Durante reunião foi informado que deve ser definido um novo local, entre Capela de Santana e Montenegro, para a instalação do novo pedágio - Reprodução/FN

Em reunião com o secretário Extraordinário de Parcerias do Estado, Leonardo Busatto, foi informado que o pedágio não será mais no quilômetro 25 da RS-240, em Capela de Santana. A alegação das autoridades capelenses é de que, caso fosse mantido neste local, o pedágio iria isolar diversas comunidades do município. “Pareci Velho, Paquete e Passo do Munduca seriam algumas das localidades que teriam que pagar diariamente para buscar atendimento no centro da cidade, enquanto que quem mora na área central também pagaria para ir a Montenegro”, reforçou o prefeito Alfredo Machado. O fato de Montenegro ser referência em Saúde para o município também pesou na decisão.

Com isso, a Secretaria de Parcerias do Estado irá analisar de forma minuciosa outro local, mas garantiu que no Km 25 da RS-240 não haverá mais Praça de Pedágio. “A intenção é encontrar uma solução que contemple Montenegro e Capela de Santana ao não dividir as duas cidades, sem alterar o modelo de concessão proposto pelo Estado”, disse o secretário Busato no encontro agendado pelo deputado estadual Issur Koch.

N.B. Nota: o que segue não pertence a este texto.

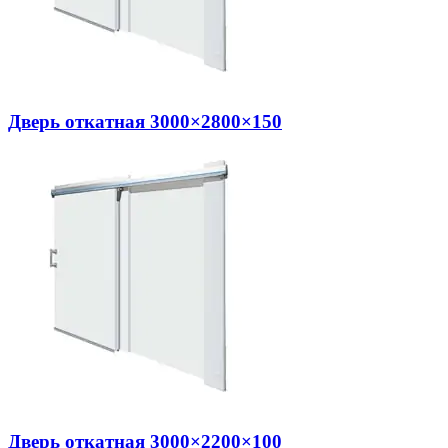
Дверь откатная 3000×2800×150
Дверь откатная 3000×2200×100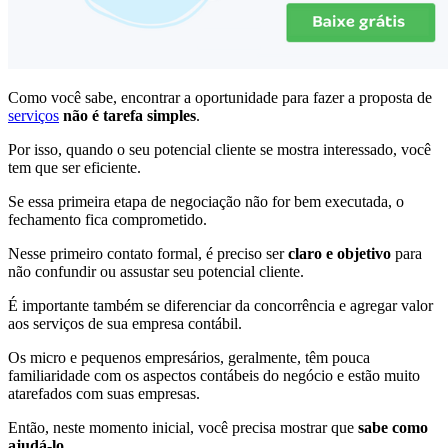
Como você sabe, encontrar a oportunidade para fazer a proposta de
serviços
não é tarefa simples
.
Por isso, quando o seu potencial cliente se mostra interessado, você
tem que ser eficiente.
Se essa primeira etapa de negociação não for bem executada, o
fechamento fica comprometido.
Nesse primeiro contato formal, é preciso ser
claro e objetivo
para
não confundir ou assustar seu potencial cliente.
É importante também se diferenciar da concorrência e agregar valor
aos serviços de sua empresa contábil.
Os micro e pequenos empresários, geralmente, têm pouca
familiaridade com os aspectos contábeis do negócio e estão muito
atarefados com suas empresas.
Então, neste momento inicial, você precisa mostrar que
sabe como
ajudá-lo
.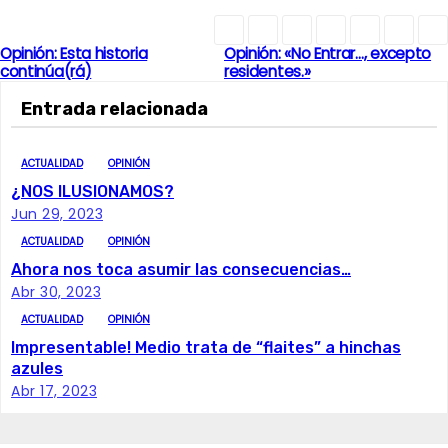
Opinión: Esta historia
Opinión: «No Entrar…, excepto
N
continúa(rá)
residentes.»
a
Entrada relacionada
v
ACTUALIDAD
OPINIÓN
e
¿NOS ILUSIONAMOS?
Jun 29, 2023
g
ACTUALIDAD
OPINIÓN
a
Ahora nos toca asumir las consecuencias…
Abr 30, 2023
c
ACTUALIDAD
OPINIÓN
Impresentable! Medio trata de “flaites” a hinchas
i
azules
Abr 17, 2023
ó
n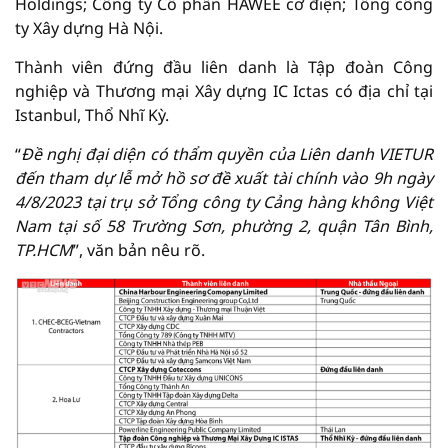
Holdings; Công ty Cổ phần HAWEE cơ điện; Tổng công
ty Xây dựng Hà Nội.
Thành viên đứng đầu liên danh là Tập đoàn Công
nghiệp và Thương mại Xây dựng IC Ictas có địa chỉ tại
Istanbul, Thổ Nhĩ Kỳ.
“
Đề nghị đại diện có thẩm quyền của Liên danh VIETUR
đến tham dự lễ mở hồ sơ đề xuất tài chính vào 9h ngày
4/8/2023 tại trụ sở Tổng công ty Cảng hàng không Việt
Nam tại số 58 Trường Sơn, phường 2, quận Tân Bình,
TP.HCM
”, văn bản nêu rõ.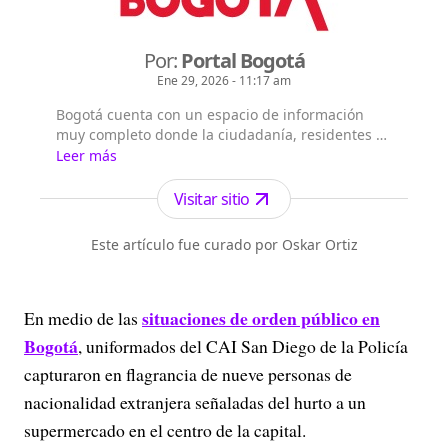
Por:
Portal Bogotá
Ene 29, 2026 - 11:17 am
Bogotá cuenta con un espacio de información
muy completo donde la ciudadanía, residentes y
extranjeros pueden consultar la información que
Leer más
les interesa sobre Bogotá, su historia, sus
localidades, la gestión y principales noticias de la
Visitar sitio
Administración Distrital.
Este artículo fue curado por Oskar Ortiz
situaciones de orden público en
En medio de las
Bogotá
, uniformados del CAI San Diego de la Policía
capturaron en flagrancia de nueve personas de
nacionalidad extranjera señaladas del hurto a un
supermercado en el centro de la capital.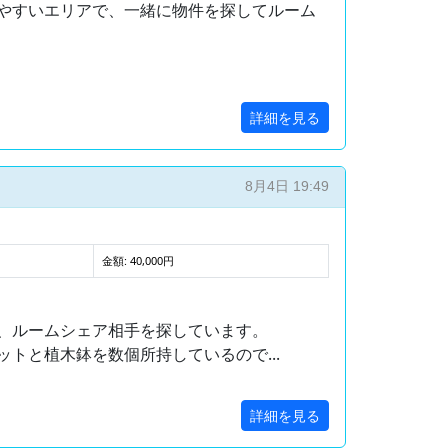
やすいエリアで、一緒に物件を探してルーム
詳細を見る
8月4日 19:49
金額: 40,000円
、ルームシェア相手を探しています。
トと植木鉢を数個所持しているので...
詳細を見る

Lideranças de Capela de Santana tiveram reunião com o secretário estadual Leonardo Busatto
– Reprodução/FN

Contrapartidas
Busatto explicou que o município terá direito a contrapartidas com o pedágio no Vale do Caí. Entre elas, a construção de três rótulas alongadas e passarelas. Para isso, o município deverá apresentar esta semana os locais que considera importante a instalação destas travessias. “Será muito importante para nós estas melhorias, tanto no acesso principal como ao longo da RS-240. Estamos trabalhando para a instalação de novas empresas e a criação de um distrito industrial e as passarelas são fundamentais para a segurança da população”, ressaltou Alfredo.

Questionamentos
No encontro, Issur questionou o secretário a respeito da fiscalização das rodovias após a implantação do Plano de Concessão de Rodovias. “É preciso ter muito claro o que está previsto neste modelo de concessão, pois os contratos têm duração de 30 anos, com impacto direto na vida de milhões de gaúchos”, destacou. Busatto disse que a AGERGS e o Estado farão a fiscalização. “Além disso, em cada praça de pedágio será criado um Conselho de Usuários para acompanhar o andamento das obras de cada contrato, que prevê punições, em caso de não cumprimento de metas, que vão desde multa, redução de tarifa e até mesmo rescisão contratual”, concluiu.